The 20 most prevalent genera in the gut microbiota of these infants during the first year of age included Bifidobacterium and Escherichia/Shigella, which the researchers called highly abundant at age 1 month, reduced at age 6 months and further depleted at age 12 months.

Streptococcus, Veillonella, Lachnoclostridium and Lactobacillus were most prevalent in relative abundance at age 6 months. Also at 6 months, Faecalibaterium, Akkermansia and Roseburia became detectable before becoming increasingly more abundant at age 12 months.

Using amplicon sequence variants (ASVs), the researchers calculated the age of each microbiota. Higher microbiota-by-age z scores (MAZ) indicated greater maturity. The infants with food allergy had lower microbiota ages at age 12 months than the infants who did not have food allergy.

Risks for developing food allergy at age 12 months were associated with higher MAZ at age 12 months (OR = 0.45; 95% CI, 0.33-0.61) but not with MAZ at age 1 month or 6 months. None of the potential confounding factors altered estimates for MAZ at age 12 months by more than 10%.

Results were similar for polysensitization at age 12 months (OR = 0.44; 95% CI, 0.28-0.67). Adjustments for the age of the first introduction of eggs did not attenuate the association between MAZ and polysensitization at age 12 months (OR = 0.41; 95% CI, 0.26-0.64).

Additionally, there were no differences in abundances of the 25 most important ASVs in the model that predicted MAZ at age 12 months between infants with food allergy and those who did not have food allergy at age 12 months.

Higher MAZ was associated with a greater number of siblings (B = 0.15 per additional sibling; 95% CI, 0.05-0.24) and with having a dog in the home (B = 0.19; 95% CI, 0.02-0.35), both at age 12 months, as well as with having a cat in the home (B = 0.24; 95% CI, 0.03-0.44) at age 1 month.

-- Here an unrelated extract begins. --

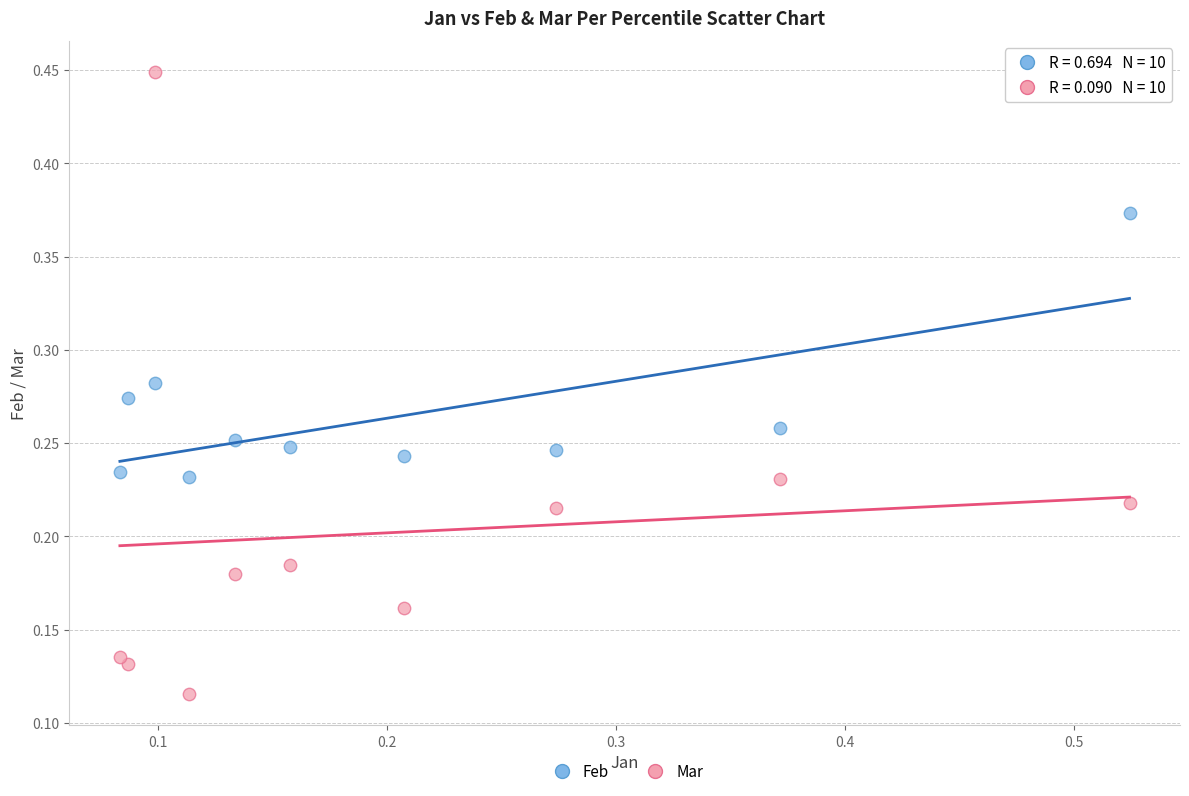

Which series has the widest spread of Y values?

Mar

There also was an association between less mature infant gut microbiota at age 1 month (B = –1.1; 95% CI, –1.54 to –0.67) and at age 6 months (B = –0.08; 95% CI, –0.12 to –0.05) and longer duration of breastfeeding.

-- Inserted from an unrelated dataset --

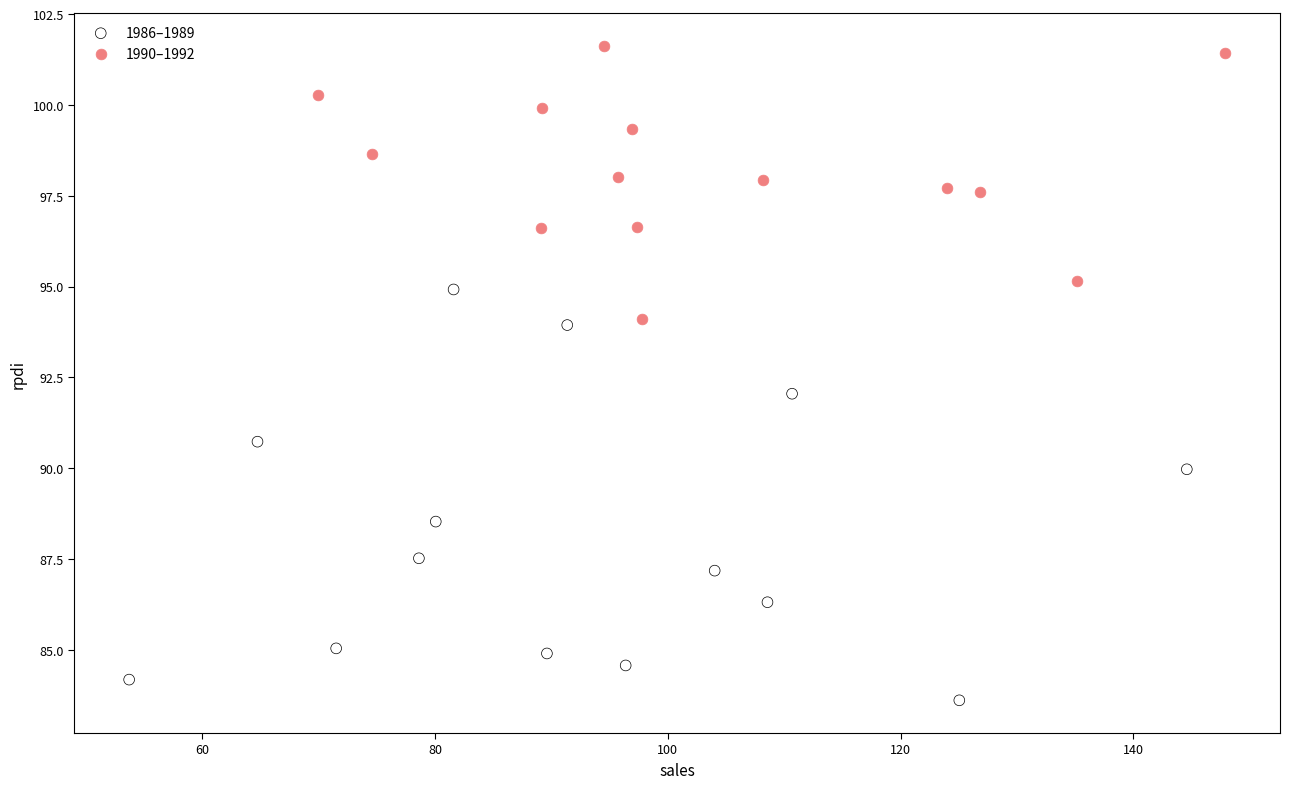

Which series contains the highest Y value?

1990–1992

Delayed maturation of the infant gut microbiota at age 6 months was associated with later introduction of solid food (B = –0.11; 95% CI, –0.2 to –0.03).

Using a log-odds scale, the researchers said that the total effect of a greater number of siblings on food allergy was –0.44 (95% CI, –0.83 to –0.06), with MAZ at 12 months mediating 63% of the protective effect these greater numbers have on food allergy.

The researchers similarly quantified the total effect of a dog in the home on food allergy as –1.02 (95% CI, –1.66 to –0.38), with MAZ at age 12 months mediating 27% of the protective effect these dogs have on food allergy.

Further, the researchers said there was an association between increased fecal concentrations of propionate at age 12 months and decreased food allergy. Levels of fecal propionate at age 12 months had a negative association with Turicibacter sanguinis (B = –1.93; 95% CI, –3.6 to –0.26) and a positive association with Escherichia/Shigella coli (B = 3.82; 95% CI, 0.24-7.4).

Based on these findings, the researchers concluded that there was an association between delayed maturation of the infant gut microbiota at age 12 months and increased risk for clinically proven IgE-mediated food allergy at age 12 months.

Also, the researchers continued, advanced maturation of the infant gut microbiota at age 12 months partly mediated the protective effect of older siblings on risks for developing an IgE-mediated food allergy.

Further insight into the underlying mechanisms of these associations, the researchers said, may inform strategies for preventing allergic disease in late infancy.